First responders are taking extra steps to keep healthy from the coronavirus and they are pleading with the public for their help to make their jobs safer.

CHARLOTTE, N.C. — No matter if you're at home or out on a walk, if you have an emergency during this coronavirus outbreak, you should expect some changes when it comes to how first responders respond.

"If you have an emergency, Medic and our county responders are here to respond said," John Studnek, deputy director of Medic, said. 

However, as the coronavirus spreads throughout the area, Medic is asking everyone, only call 9-11 for emergencies.

"If you do not have an emergency, such as a fever or just a cough, we'd ask that you access information about coronavirus through

other methods besides 9-11," he said at a county press conference held by Mecklenburg County officials on Thursday.

Those methods include a doctor's office, a clinic, or nurse-advice line, Studnek added.

If you have an emergency and Medic is dispatched, don't be surprised to be asked coronavirus questions by the 9-11 operator. They will ask questions regarding COVID-19 symptoms, and recent travel history, according to Studnek.

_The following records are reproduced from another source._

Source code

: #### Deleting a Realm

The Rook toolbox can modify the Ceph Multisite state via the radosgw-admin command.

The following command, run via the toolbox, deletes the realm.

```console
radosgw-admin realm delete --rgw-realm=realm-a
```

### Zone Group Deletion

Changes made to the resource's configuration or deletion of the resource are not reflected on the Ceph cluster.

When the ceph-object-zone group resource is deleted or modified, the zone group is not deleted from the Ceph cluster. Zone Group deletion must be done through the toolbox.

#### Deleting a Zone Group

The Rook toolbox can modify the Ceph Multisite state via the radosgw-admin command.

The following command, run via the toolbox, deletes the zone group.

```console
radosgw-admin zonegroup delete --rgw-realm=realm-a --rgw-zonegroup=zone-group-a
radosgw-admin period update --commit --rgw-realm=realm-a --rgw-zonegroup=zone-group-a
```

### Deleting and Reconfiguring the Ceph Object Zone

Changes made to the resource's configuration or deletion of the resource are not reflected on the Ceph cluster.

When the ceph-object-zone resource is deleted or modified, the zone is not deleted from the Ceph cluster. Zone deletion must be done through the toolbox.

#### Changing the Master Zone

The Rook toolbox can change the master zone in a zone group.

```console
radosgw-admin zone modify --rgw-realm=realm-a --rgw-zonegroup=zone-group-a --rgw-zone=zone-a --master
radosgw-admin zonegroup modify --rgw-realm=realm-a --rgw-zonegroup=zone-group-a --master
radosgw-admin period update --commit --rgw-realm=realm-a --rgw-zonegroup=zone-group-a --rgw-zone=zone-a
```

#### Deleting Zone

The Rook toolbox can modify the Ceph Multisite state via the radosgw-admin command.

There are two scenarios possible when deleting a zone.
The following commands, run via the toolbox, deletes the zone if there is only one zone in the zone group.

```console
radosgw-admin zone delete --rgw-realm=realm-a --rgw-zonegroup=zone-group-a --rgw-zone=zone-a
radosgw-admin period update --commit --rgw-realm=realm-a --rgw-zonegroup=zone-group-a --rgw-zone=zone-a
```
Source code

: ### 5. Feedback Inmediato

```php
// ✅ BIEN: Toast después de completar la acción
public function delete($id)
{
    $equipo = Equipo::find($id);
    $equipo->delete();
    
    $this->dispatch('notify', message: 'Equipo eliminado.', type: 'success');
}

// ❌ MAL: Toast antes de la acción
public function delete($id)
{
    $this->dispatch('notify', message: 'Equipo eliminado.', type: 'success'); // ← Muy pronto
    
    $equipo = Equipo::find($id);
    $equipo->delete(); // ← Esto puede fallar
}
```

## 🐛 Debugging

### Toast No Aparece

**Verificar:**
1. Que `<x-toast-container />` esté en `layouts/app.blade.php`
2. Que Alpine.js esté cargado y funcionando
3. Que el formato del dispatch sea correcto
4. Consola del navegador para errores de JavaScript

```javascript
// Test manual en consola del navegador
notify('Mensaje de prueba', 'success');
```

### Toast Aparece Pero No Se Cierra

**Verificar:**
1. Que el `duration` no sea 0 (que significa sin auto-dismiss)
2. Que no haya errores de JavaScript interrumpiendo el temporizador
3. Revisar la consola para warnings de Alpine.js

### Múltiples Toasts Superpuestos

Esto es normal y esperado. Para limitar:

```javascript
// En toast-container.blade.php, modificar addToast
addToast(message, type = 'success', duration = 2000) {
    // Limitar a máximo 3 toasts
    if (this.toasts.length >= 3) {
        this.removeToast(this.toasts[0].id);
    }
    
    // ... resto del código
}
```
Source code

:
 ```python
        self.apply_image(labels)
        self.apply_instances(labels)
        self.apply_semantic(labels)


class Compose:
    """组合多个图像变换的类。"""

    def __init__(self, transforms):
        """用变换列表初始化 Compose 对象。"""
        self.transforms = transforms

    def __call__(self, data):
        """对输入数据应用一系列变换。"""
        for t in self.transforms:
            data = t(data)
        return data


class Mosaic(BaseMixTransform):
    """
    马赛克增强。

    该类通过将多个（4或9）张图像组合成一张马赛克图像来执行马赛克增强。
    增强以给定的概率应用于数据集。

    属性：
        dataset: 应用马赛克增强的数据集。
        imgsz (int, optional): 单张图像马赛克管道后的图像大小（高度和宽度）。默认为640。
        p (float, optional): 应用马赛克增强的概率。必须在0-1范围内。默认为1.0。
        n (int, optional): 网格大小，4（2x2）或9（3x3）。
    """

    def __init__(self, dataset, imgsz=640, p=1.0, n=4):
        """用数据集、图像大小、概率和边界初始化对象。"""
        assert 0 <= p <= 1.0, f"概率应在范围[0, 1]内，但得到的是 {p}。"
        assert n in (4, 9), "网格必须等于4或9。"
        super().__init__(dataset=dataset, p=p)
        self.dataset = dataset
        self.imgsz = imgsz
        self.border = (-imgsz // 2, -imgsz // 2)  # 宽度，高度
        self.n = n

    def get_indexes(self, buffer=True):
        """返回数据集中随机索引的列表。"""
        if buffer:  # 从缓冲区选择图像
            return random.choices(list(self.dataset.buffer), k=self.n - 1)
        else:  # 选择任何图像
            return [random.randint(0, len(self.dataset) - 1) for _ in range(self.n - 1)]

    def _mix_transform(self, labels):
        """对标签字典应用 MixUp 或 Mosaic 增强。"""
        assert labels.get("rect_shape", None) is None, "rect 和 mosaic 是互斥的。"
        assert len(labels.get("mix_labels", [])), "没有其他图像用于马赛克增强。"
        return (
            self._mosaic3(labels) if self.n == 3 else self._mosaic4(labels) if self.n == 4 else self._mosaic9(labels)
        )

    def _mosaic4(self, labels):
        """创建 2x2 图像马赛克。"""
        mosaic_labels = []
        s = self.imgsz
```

When paramedics arrive on scene they will confirm your answers to those questions, again, for their own safety.

Studnek said they will also take your temperature. 

"If you present with a fever and a cough, our provider will hand you a surgical mask to place on your face, and will take one moment to step out to the ambulance to put on appropriate protective equipment," he explained. 

Police officers around the area are also on the frontlines, coming in contact with the community on a daily basis.

"Of course we're concerned," said CMPD Deputy Chief Jeff Estes at the press conference. 

As police departments across the country battle retention and recruitment troubles already, the Seattle Times reports five Seattle officers are now in quarantine after being exposed to COVID-19. 

CMPD says they have plans in place if officers get the virus.

"We haven't seen those type of outages yet, but and if we do, we'll address them," Estes said. "We absolutely are prepared. We not only have contingency operations not just for this type of pandemic, but we have an all-hazards plan that spells out what our staffing would be."

A race to stop the spread for everyone, starting with first responders.